A grove of fetters (Old Norse: Fjöturlundr) is mentioned in the Eddic poem "Helgakviða Hundingsbana II":

Helgi obtained Sigrún, and they had sons. Helgi lived not to be old. Dag, the son of Högni, sacrificed to Odin, for vengeance for his father. Odin lent Dag his spear. Dag met with his relation Helgi in a place called Fiöturlund, and pierced him through with his spear. Helgi fell there, but Dag rode to the mountains and told Sigrún what had taken place.

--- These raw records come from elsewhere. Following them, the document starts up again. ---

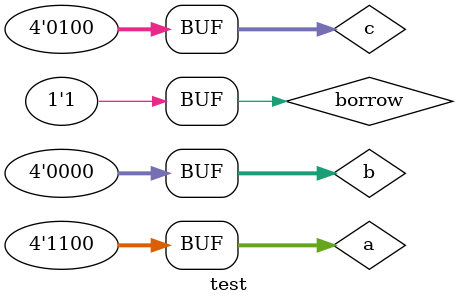
<source format=v>
module test;
	reg[3:0] a, b, c;
	reg borrow;
	initial a = 4'b1100;
	initial b = 4'b0000;

	always @(*) begin
		{borrow, c} = b - a;
		$display("%b, %b", borrow, c);

	end
endmodule

</source>
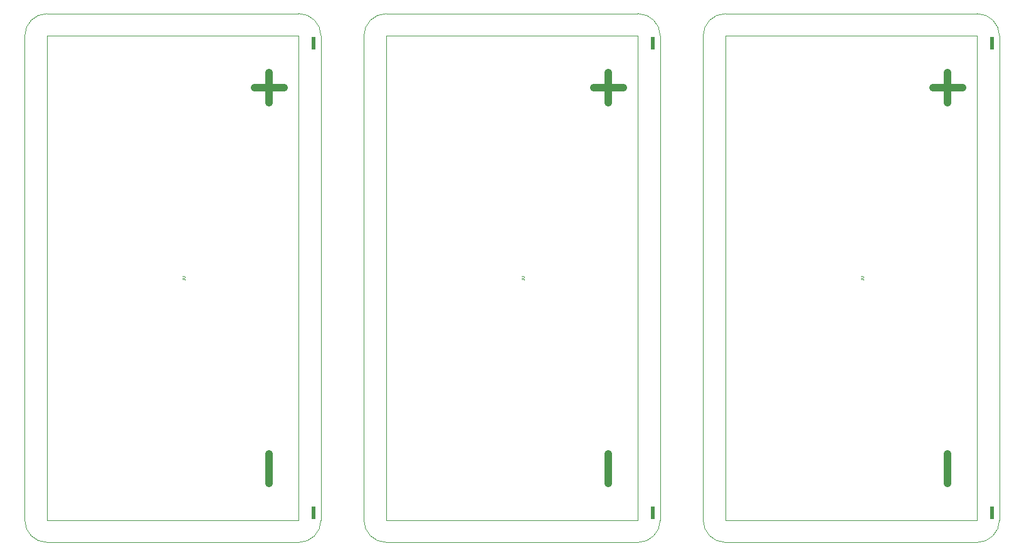
<source format=gbo>
G04*
G04 #@! TF.GenerationSoftware,Altium Limited,Altium NEXUS,2.0.14 (187)*
G04*
G04 Layer_Color=32896*
%FSLAX44Y44*%
%MOMM*%
G71*
G01*
G75*
%ADD60C,0.0635*%
%ADD65C,0.1000*%
%ADD121C,1.0000*%
%ADD122R,0.5000X1.7000*%
D60*
X1199733Y430032D02*
X1202907D01*
X1203542Y429397D01*
Y428128D01*
X1202907Y427493D01*
X1199733D01*
X1203542Y426223D02*
Y424954D01*
Y425588D01*
X1199733D01*
X1200368Y426223D01*
X741733Y430032D02*
X744907D01*
X745542Y429397D01*
Y428128D01*
X744907Y427493D01*
X741733D01*
X745542Y426223D02*
Y424954D01*
Y425588D01*
X741733D01*
X742368Y426223D01*
X283733Y430032D02*
X286907D01*
X287542Y429397D01*
Y428128D01*
X286907Y427493D01*
X283733D01*
X287542Y426223D02*
Y424954D01*
Y425588D01*
X283733D01*
X284368Y426223D01*
D65*
X1357000Y70000D02*
G03*
X1387000Y100000I0J30000D01*
G01*
X987000D02*
G03*
X1017000Y70000I30000J0D01*
G01*
Y785000D02*
G03*
X987000Y755000I0J-30000D01*
G01*
X1387000Y755000D02*
G03*
X1357000Y785000I-30000J0D01*
G01*
X1387000Y100000D02*
Y755000D01*
X1357000Y70000D02*
X1017000D01*
X987000Y100000D02*
Y755000D01*
X1357000Y785000D02*
X1017000D01*
X1357000Y755000D02*
X1017000D01*
Y100000D02*
Y755000D01*
X1357000Y100000D02*
X1017000D01*
X1357000D02*
Y755000D01*
X899000Y70000D02*
G03*
X929000Y100000I0J30000D01*
G01*
X529000D02*
G03*
X559000Y70000I30000J0D01*
G01*
Y785000D02*
G03*
X529000Y755000I0J-30000D01*
G01*
X929000Y755000D02*
G03*
X899000Y785000I-30000J0D01*
G01*
X929000Y100000D02*
Y755000D01*
X899000Y70000D02*
X559000D01*
X529000Y100000D02*
Y755000D01*
X899000Y785000D02*
X559000D01*
X899000Y755000D02*
X559000D01*
Y100000D02*
Y755000D01*
X899000Y100000D02*
X559000D01*
X899000D02*
Y755000D01*
X441000Y70000D02*
G03*
X471000Y100000I0J30000D01*
G01*
X71000D02*
G03*
X101000Y70000I30000J0D01*
G01*
Y785000D02*
G03*
X71000Y755000I0J-30000D01*
G01*
X471000Y755000D02*
G03*
X441000Y785000I-30000J0D01*
G01*
X471000Y100000D02*
Y755000D01*
X441000Y70000D02*
X101000D01*
X71000Y100000D02*
Y755000D01*
X441000Y785000D02*
X101000D01*
X441000Y755000D02*
X101000D01*
Y100000D02*
Y755000D01*
X441000Y100000D02*
X101000D01*
X441000D02*
Y755000D01*
D121*
X1337000Y685000D02*
X1297000D01*
X1317000Y665000D02*
Y705000D01*
Y150000D02*
Y190000D01*
X879000Y685000D02*
X839000D01*
X859000Y665000D02*
Y705000D01*
Y150000D02*
Y190000D01*
X421000Y685000D02*
X381000D01*
X401000Y665000D02*
Y705000D01*
Y150000D02*
Y190000D01*
D122*
X1376999Y745000D02*
D03*
Y110000D02*
D03*
X918999Y745000D02*
D03*
Y110000D02*
D03*
X460999Y745000D02*
D03*
Y110000D02*
D03*
M02*

</source>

― Helgakviða Hundingsbana II, Thorpe's translation

The description is often compared with a section by Tacitus on a sacred grove of the Semnones:

At a stated period, all the tribes of the same race assemble by their representatives in a grove consecrated by the auguries of their forefathers, and by immemorial associations of terror. Here, having publicly slaughtered a human victim, they celebrate the horrible beginning of their barbarous rite. Reverence also in other ways is paid to the grove. No one enters it except bound with a chain, as an inferior acknowledging the might of the local divinity. If he chance to fall, it is not lawful for him to be lifted up, or to rise to his feet; he must crawl out along the ground. All this superstition implies the belief that from this spot the nation took its origin, that here dwells the supreme and all-ruling deity, to whom all else is subject and obedient.

Due to the resemblance between the two texts, some scholars have identified the deity of the Semnones with an early form of Odin. Others suggest an early form of Týr may have been involved, as he is the Germanic continuation of Proto-Indo-European sky-father '*dyeus', whose cognates are Jupiter and Zeus. Furthermore, Tacitus reports that the Germanic peoples of his age regarded a "Tuisco" or "Tuisto" as the progenitor of mankind, which is sometimes surmised to be a Latinisation of Proto-Germanic '*Tiwaz', which later became "Týr" in Old Norse. Ultimately, evidence is insufficient for certain identification.